Santoro shook his head. “I’m stealing guns you plan on using to kill me. Come now, Alessandro, don’t act like you’re the aggrieved party here. What happened between us was purely business. Your boys were never meant to be a part of that.”
“And yet they were.” Dad stepped forward, trembling, and I’m amazed at how angry he seems. I thought I’d be the one losing my mind, except I feel calm.
Santoro’s just a man. He’s been a fifty-foot giant in my dreams for so long, but now that I’m seeing him in person, it feels as though the fear’s blown away like mist. He doesn’t have power over me—and he hasn’t for a long time.

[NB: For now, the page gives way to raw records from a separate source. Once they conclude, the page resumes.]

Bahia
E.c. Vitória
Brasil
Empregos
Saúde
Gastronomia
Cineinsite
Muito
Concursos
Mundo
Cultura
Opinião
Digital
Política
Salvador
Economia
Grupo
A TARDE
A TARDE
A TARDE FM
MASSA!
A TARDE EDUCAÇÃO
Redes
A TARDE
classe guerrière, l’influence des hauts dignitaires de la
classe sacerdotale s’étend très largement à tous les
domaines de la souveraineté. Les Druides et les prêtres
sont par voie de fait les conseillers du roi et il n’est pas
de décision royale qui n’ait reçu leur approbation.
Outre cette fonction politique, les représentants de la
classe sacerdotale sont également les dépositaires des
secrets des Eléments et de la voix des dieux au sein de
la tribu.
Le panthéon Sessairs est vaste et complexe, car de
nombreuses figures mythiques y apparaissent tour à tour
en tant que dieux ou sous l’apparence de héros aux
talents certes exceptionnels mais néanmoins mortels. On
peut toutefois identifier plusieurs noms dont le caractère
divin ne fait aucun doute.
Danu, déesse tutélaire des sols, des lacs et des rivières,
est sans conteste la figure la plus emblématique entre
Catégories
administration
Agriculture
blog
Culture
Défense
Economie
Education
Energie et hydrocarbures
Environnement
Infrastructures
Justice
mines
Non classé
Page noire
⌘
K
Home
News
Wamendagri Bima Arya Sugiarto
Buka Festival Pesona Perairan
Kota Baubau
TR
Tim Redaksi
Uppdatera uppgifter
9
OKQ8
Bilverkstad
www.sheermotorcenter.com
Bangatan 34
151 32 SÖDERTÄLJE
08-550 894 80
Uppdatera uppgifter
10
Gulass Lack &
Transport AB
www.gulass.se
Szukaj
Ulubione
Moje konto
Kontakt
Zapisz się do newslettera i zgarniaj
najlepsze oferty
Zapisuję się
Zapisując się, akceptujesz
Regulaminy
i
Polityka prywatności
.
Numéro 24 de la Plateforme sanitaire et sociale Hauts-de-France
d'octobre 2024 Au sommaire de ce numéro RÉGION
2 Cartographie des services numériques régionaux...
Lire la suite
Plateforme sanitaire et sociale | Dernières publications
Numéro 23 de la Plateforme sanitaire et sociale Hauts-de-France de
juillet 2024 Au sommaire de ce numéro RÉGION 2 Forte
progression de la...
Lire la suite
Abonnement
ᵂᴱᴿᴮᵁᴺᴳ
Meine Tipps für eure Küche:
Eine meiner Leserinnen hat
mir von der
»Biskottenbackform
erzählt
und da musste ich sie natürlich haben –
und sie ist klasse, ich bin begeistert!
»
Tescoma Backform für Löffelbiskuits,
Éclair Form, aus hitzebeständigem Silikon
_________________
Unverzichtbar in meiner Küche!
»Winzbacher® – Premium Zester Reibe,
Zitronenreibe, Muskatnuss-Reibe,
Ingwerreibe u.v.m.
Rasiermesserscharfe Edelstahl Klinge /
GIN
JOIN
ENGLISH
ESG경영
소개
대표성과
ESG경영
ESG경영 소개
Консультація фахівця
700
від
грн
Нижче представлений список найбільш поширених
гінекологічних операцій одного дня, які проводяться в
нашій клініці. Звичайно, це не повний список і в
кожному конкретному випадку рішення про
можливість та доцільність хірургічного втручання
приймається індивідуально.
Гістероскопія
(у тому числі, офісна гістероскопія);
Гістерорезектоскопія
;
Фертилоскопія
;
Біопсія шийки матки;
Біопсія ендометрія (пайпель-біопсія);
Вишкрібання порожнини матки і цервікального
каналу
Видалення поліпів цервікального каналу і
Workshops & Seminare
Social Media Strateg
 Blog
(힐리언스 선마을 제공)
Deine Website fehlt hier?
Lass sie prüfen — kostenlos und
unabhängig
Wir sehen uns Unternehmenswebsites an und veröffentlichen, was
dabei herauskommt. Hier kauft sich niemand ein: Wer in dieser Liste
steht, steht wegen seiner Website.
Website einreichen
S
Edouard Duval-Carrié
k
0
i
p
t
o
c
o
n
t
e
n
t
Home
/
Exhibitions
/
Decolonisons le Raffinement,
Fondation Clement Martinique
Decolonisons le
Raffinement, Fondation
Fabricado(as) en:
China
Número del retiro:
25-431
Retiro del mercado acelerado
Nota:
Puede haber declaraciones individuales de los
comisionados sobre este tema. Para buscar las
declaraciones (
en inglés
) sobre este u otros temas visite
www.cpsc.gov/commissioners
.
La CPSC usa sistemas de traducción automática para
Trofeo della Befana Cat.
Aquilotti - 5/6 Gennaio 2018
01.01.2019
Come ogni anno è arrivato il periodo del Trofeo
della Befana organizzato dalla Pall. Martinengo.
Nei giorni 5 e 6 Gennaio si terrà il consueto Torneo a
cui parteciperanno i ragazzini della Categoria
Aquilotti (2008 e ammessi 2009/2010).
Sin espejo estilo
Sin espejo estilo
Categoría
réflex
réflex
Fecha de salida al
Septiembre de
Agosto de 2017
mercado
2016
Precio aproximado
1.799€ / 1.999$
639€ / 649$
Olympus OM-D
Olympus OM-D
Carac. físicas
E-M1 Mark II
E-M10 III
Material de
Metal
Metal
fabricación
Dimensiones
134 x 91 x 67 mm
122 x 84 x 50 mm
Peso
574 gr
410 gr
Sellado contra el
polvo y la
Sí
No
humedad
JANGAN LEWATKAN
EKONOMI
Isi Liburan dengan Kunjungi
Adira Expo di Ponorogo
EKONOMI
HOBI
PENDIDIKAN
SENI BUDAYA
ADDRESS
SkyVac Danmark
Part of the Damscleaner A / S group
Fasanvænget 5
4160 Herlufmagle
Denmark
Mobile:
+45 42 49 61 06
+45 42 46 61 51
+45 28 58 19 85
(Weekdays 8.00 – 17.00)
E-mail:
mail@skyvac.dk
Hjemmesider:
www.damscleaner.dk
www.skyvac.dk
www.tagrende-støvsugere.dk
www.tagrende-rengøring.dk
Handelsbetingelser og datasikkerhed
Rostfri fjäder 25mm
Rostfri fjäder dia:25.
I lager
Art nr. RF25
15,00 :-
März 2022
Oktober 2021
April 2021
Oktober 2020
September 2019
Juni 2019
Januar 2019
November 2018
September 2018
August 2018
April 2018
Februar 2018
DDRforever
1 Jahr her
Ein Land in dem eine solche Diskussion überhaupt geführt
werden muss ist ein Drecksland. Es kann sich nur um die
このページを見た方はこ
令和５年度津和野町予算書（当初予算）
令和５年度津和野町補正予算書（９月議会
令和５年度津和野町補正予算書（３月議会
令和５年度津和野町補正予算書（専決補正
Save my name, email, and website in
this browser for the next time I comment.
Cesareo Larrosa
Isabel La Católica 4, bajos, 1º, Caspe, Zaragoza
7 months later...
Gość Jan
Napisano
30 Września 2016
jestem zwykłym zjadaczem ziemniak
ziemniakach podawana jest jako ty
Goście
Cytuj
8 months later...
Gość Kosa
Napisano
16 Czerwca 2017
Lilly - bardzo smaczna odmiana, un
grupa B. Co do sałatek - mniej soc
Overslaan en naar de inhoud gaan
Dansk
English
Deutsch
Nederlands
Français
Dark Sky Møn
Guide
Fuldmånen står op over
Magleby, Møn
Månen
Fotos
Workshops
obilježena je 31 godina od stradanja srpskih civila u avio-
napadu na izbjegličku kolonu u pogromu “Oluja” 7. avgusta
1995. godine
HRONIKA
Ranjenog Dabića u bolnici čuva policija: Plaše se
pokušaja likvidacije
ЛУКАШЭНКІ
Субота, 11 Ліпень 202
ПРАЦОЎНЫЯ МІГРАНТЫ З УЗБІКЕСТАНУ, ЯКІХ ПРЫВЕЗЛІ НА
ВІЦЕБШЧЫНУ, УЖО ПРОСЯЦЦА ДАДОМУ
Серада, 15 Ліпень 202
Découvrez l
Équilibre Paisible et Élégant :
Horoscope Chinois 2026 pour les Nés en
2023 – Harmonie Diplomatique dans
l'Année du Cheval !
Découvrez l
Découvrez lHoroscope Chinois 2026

I could break him if I wanted to.
“I’m sorry, Alessandro. I didn’t come here to litigate the past with you. I’m here because your family’s time as de facto rulers of Chicago is coming to an end, only you don’t realize that yet. You got too big, old friend, and you got much too complacent.”
“Threats?” Dad laughs as he shakes his head. “You were always so ambitious, but look at you now? Running a small, meaningless family, and nibbling at our feet like a bottom-feeding fish. I’ll make this conversation easy on you then. Give us our guns back, or I will make sure my men hunt you down and ruin every single member of your organization.”
Santoro sighs and shakes his head. “I’m sorry. I really am.” He takes a few steps back. “But you never learn, do you?”
“Don’t you walk away,” I bark at him and move forward, pushing past Dad. All my rage comes back without any of the old fear. I might not see him as a mythical creature anymore, but I still hate him for what he did to me. “Come here, Uncle Luciano. Don’t you want to talk about the old days?”
He looks at me for the first time and it’s like there’s no recognition in his eyes. I’m the boy he kidnapped, the boy he kept in a cage, the boy that nearly died in the fire that was meant for him. And he doesn’t care. I’m probably no more than a footnote to him.